The other two speakers at the event were the foreign policy spokesman of the Christian Democratic Union of Germany and the Christian Social Union in Bavaria (CDU/CSU) Jürgen Hardt and Social Democratic Party of Germany (SPD)'s foreign policy spokesperson Nils Schmid.
Regarding ties with the EU, Schmid said that although he is in favor of Turkey's EU membership aim, the "already lost bilateral trust" between the sides should be rebuilt first to engage in such a process once again.
Hardt, on the other hand, highlighted the importance of judicial independence for the EU and said that the union has some concerns in this respect when it comes to Turkey.
Turkey has a long history with the bloc and a long process of negotiations. The country signed an association agreement with the EU in 1964, which is usually regarded as a first step to eventually become a candidate. Applying for official candidacy in 1987, Turkey had to wait until 1999 to be granted the status of a candidate country. For the start of the negotiations, however, the country had to wait for another six years, until 2005, having a uniquely long process compared with other applicants. But negotiations were stalled in 2007 due to objections of the Greek Cypriot administration on the divided island of Cyprus as well as opposition from Germany and France. Since then, the ties between the two have continued with lots of ups and downs.
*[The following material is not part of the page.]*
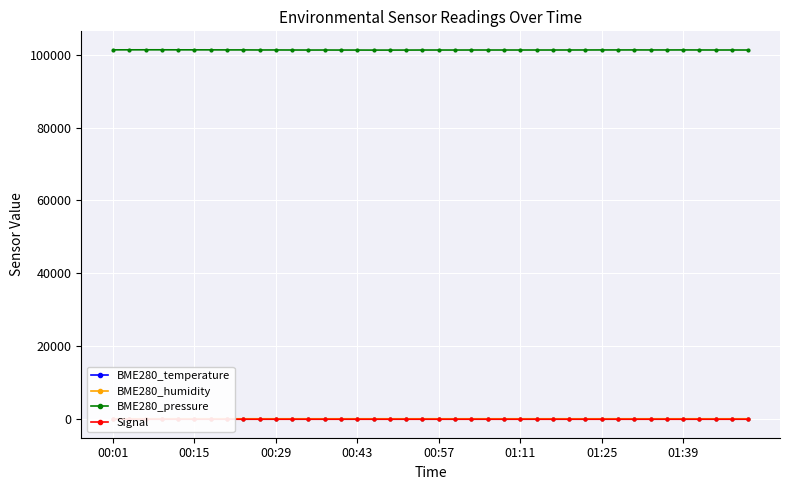

At which label does BME280_humidity first exceed 54?

00:01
During this process, Turkish officials have criticized the European Union for a number of factors, including the bloc’s indifference to Turkey’s anti-terrorism operations, a lack of solidarity following the deadly FETÖ-led coup attempt in 2016, the lack of outside assistance on the migration issue and the bloc’s failure to adhere to agreements. In 2018, the EU took a radical decision and said that no new chapters in Turkey's accession talks would be opened or closed. However, this decision did not end Turkey's ambition to join the bloc, as the country has been preparing a new initiative to accelerate the accession process to the EU since then.
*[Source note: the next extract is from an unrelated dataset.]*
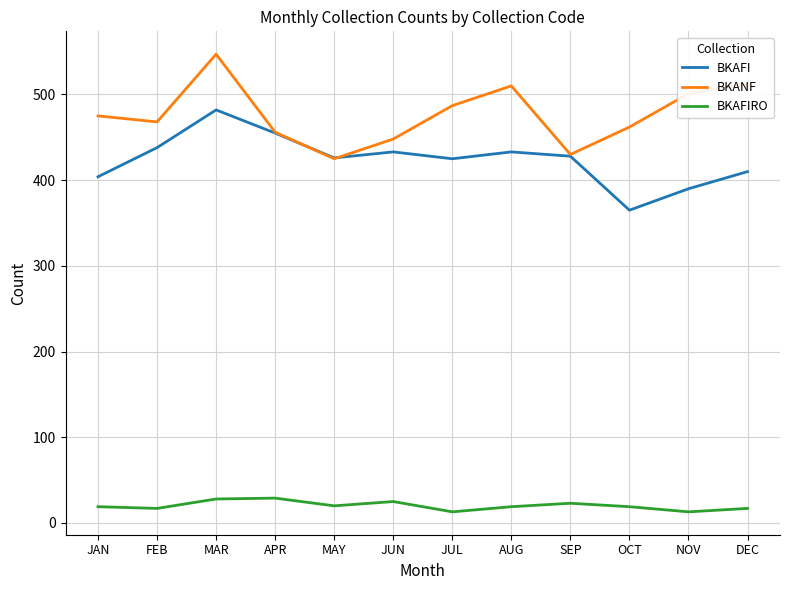

Does the chart display data point markers on the line(s)?

No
According to Engin Eroğlu, who is a European Parliament (EP) deputy of Turkish descent, stronger ties with Turkey would improve wealth in both Turkey and the EU itself.
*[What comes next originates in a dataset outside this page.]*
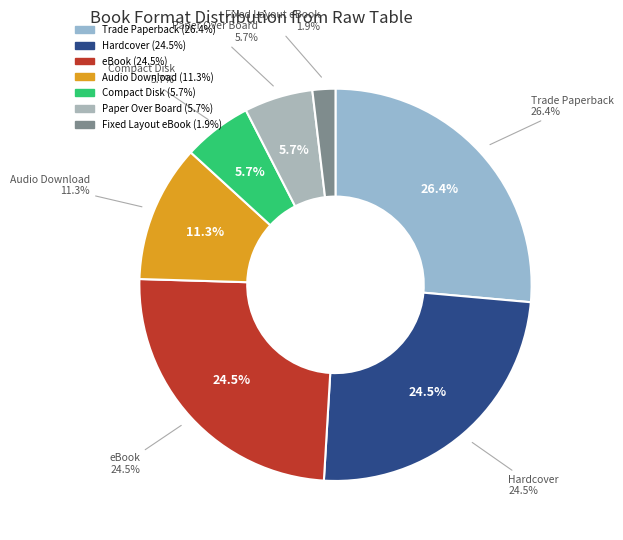

How many segments does this pie chart have?

7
"Cooperation with Turkey will increase the wealth of both Turkey and the union," he told Anadolu Agency (AA).
Elected from the Freie Waehler (Free Voters) party last year, Eroğlu stated that he hopes for more intense and developed relations between Turkey and the EU, adding that the removal of obstacles such as customs and travel restrictions would contribute to the improvement of the ties.
"I believe that bringing EP deputies together with Turkish deputies on different levels would make them closer to each other," he said, indicating that having parliamentary ties alone would not be enough to build bridges between the two sides.